Me dediqué a leer durante horas, vi películas en blanco y negro, sin fuegos artificiales ni diálogos chisposos. Bebí mucha agua y me sentí descansada. Sentí que ya no era esclava del teléfono móvil ni de ese cóctel ni de ese restaurante tan fancy. Me sentí mejor que nunca con mi soledad, mi silencio, mis pensamientos.
Por aquellos días, leí la tan celebrada última novela de Sara Torres, La seducción —gracias, Alberto— y el estilo de vida de una de las protagonistas, siempre frugal, siempre aburrido, pensé yo en un primer momento, de repente me apelaba. Había en esa manera de pasar los días una recompensa no siempre visible pero que, a costa de esperar pacientemente, aparecía sin haberla esperado. Pensé en el misticismo, en Simone Weil, en todo aquello que en un principio nada tiene que ver conmigo. Ojalá. O quizás no porque no soy una conversa ni creo que lo sea nunca.

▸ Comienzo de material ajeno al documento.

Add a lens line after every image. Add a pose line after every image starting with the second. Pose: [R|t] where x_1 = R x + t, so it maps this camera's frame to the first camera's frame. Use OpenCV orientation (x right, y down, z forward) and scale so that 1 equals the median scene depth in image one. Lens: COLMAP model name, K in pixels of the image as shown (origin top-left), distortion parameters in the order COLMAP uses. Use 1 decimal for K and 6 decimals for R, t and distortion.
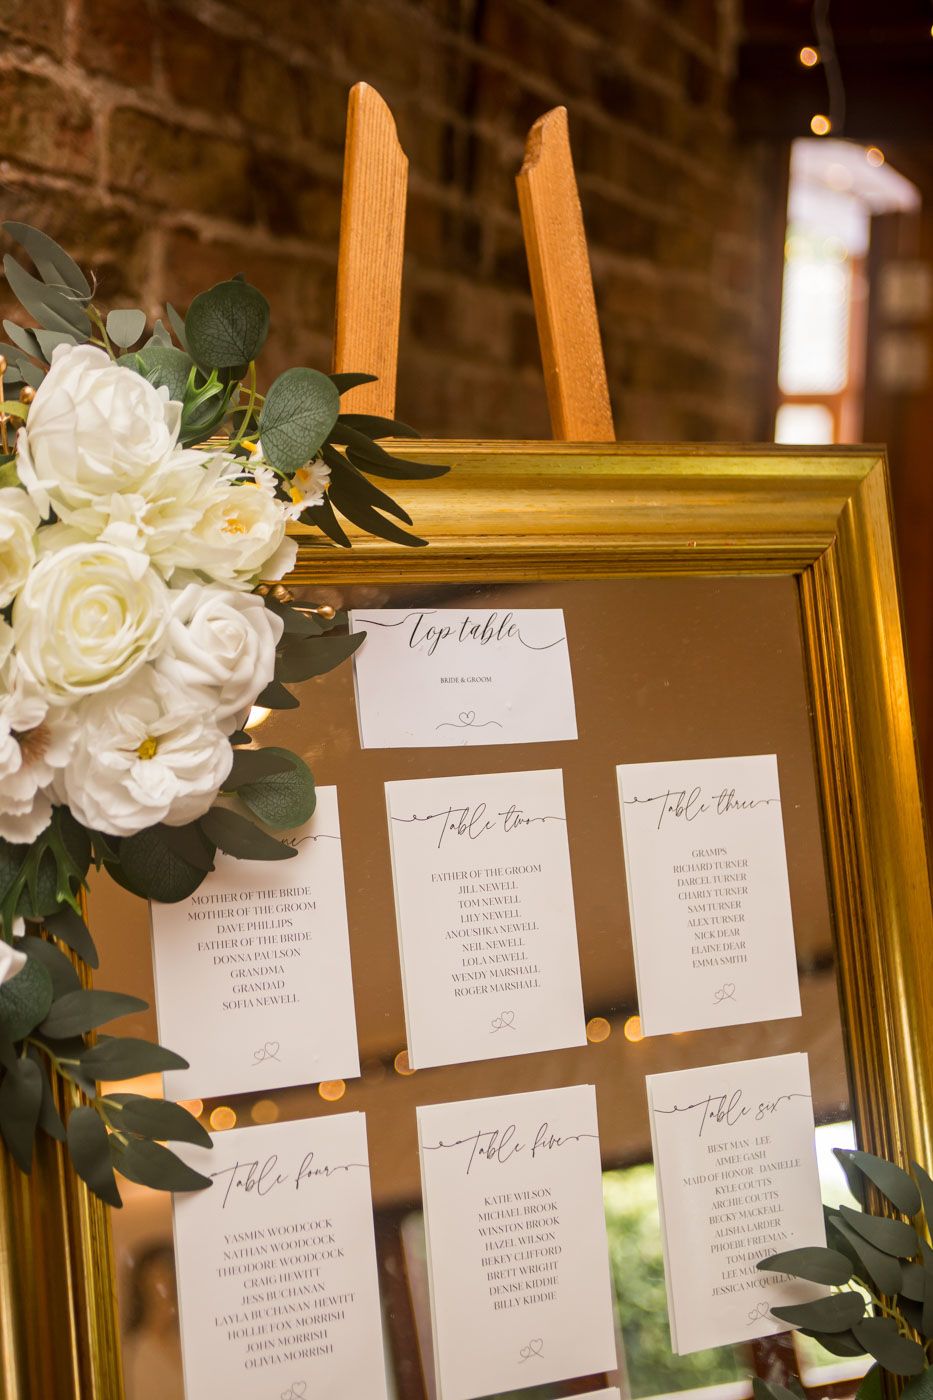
lens RADIAL K [[2031.5, 0, 466.5], [0, 2031.5, 700.0], [0, 0, 1]] dist [-0.016352, 0.135539]
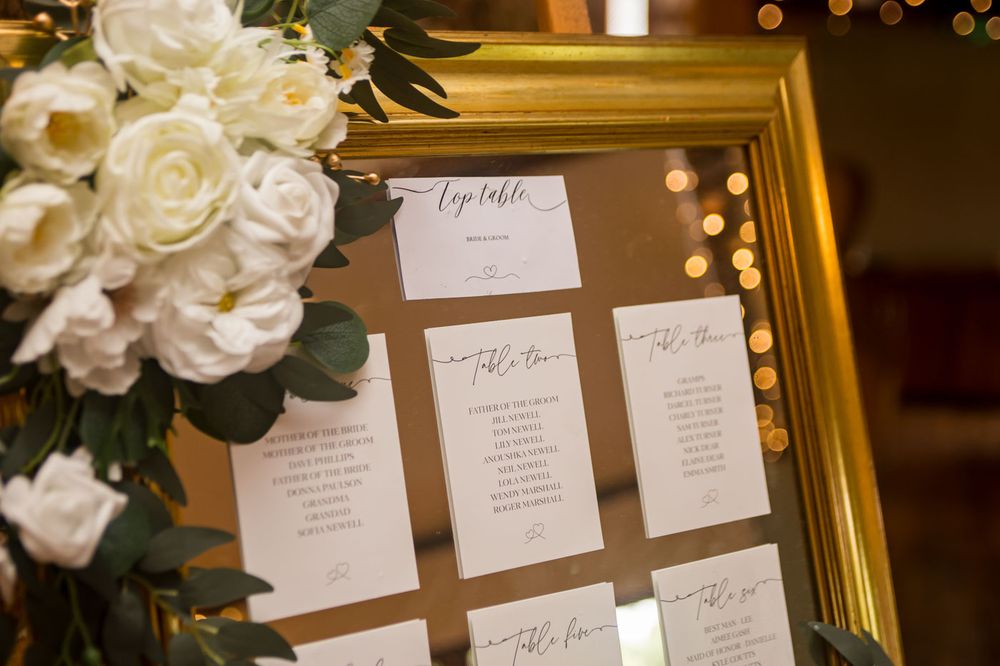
lens RADIAL K [[1451.1, 0, 500.0], [0, 1451.1, 333.0], [0, 0, 1]] dist [-0.016352, 0.135539]
pose [[0.993585, -0.044525, 0.103954, -0.086327], [0.042224, 0.998814, 0.024235, 0.025611], [-0.104910, -0.019690, 0.994287, 0.195007]]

Los días pasaron y todo volvió a su sitio, a la sensación de vacío, a la desesperanza; a la búsqueda del subidón, como aquellas primeras veces. Recordé mi llegada a la universidad, la primera vez que me regalaron un manga de temática shojo; la fascinación por la música, por la comida, por la gente. Nada de aquello volverá. No así, al menos, pero sigo buscándolo en vano.